The production problem
A poison payload hits max deliveries. Handler calls `Term()` and moves on. Then the process crashes before writing DLQ evidence.
Queue pressure goes down, but your forensic trail disappears.
That is the wrong trade. You want both queue health and evidence durability.
What top results cover and miss
| Source | Strong coverage | Missing piece |
|---|---|---|
| NATS docs: JetStream Consumers | Ack semantics, redelivery, and max-delivery behavior for consumers. | No explicit crash-window discussion for DLQ ordering around terminal ack paths. |
| NATS docs: JetStream Model Deep Dive | `AckTerm` (`+TERM`) protocol meaning and acknowledgment models. | Does not provide a production-safe DLQ-first sequencing pattern. |
| NATS docs: JetStream Overview | At-least-once reliability model and acknowledgment caveats. | No code-level poison-message handling template with durable forensic trace guarantees. |
Cordum runtime mechanics
Cordum explicitly handles this failure window by writing DLQ first and terminating only after DLQ success.
| Boundary | Current behavior | Operational impact |
|---|---|---|
| Delivery threshold | Cordum inspects delivery metadata and terminates when redelivery count reaches configured max. | Poison pills stop blocking queue progress. |
| Ordering | Cordum attempts DLQ write before `msg.Term()`. | If DLQ write fails, message is NAKed with delay and retried. |
| Handler-level corruption | Unmarshal failures beyond threshold also route to termination path. | Corrupt payloads do not loop forever. |
| Observability | Warnings log delivery counts and poison termination events. | Operators can detect repeat offenders and scope replay. |
// core/infra/bus/nats.go (excerpt)
if numDelivered >= uint64(maxJSRedeliveries) {
slog.Warn("bus: terminating poison message", ...)
// DLQ write BEFORE Term — prevents data loss if we crash between Term and DLQ write.

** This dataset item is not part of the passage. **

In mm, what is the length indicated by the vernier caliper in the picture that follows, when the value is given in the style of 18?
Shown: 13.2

if b.OnMessageTerminated != nil {
if dlqErr := b.OnMessageTerminated(subject, msg.Data, numDelivered); dlqErr != nil {
slog.Error("bus: dlq write failed, nak-ing for retry", ...)
_ = msg.NakWithDelay(5 * time.Second)
return
}
}
if termErr := msg.Term(); termErr != nil {
slog.Error("bus: term failed", ...)
}
return
}Why ordering matters
`AckTerm` is terminal for redelivery. After that, you cannot rely on JetStream to hand you the message again.

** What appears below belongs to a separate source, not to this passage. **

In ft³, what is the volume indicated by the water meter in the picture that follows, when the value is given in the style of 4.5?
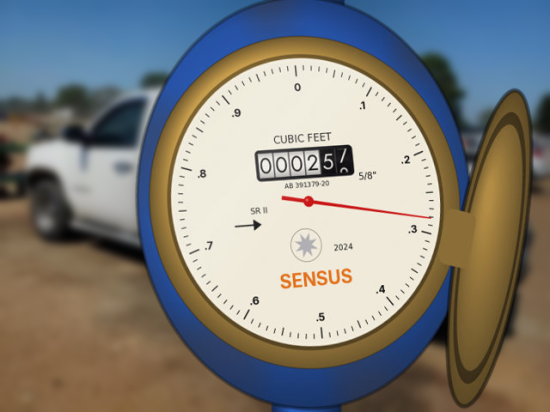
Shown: 257.28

If evidence persistence happens after terminal ack, one crash can convert a known poison event into a silent hole.
// Risky ordering (do not use) _ = msg.Term() _ = writeToDLQ(data) // if process crashes before this line, failure evidence is gone
Validation runbook
Validate this in staging with forced restarts. A correctness guarantee that is not tested under crash timing is just optimism.

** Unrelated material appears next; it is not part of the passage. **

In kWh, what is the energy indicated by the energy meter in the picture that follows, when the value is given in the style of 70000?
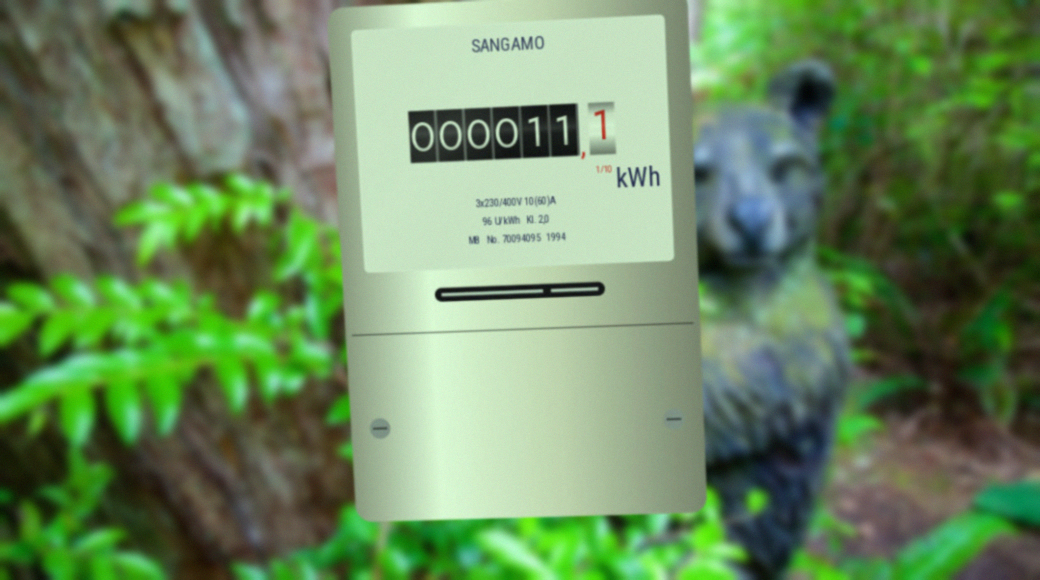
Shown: 11.1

# 1) Inject known poison payload into staging stream # 2) Confirm delivery count reaches max threshold # 3) Validate DLQ entry exists BEFORE termination # 4) Force process restart during termination path to test crash resilience # 5) Verify replay workflow can consume DLQ evidence
Limitations and tradeoffs
| Approach | Upside | Downside |
|---|---|---|
| DLQ-first then Term (Cordum pattern) | Best forensic integrity and replay support. | Extra write in hot path and more failure handling branches. |
| Term-first then DLQ | Slightly shorter code path in success case. | Crash window can lose poison message evidence. |
| Never Term, only NAK | No terminal drops. | Queue starvation and retry storms for permanently bad payloads. |
Next step
Add a poison-message integration test that kills the worker between DLQ write and term path boundaries, then assert no evidence loss before promoting the rollout.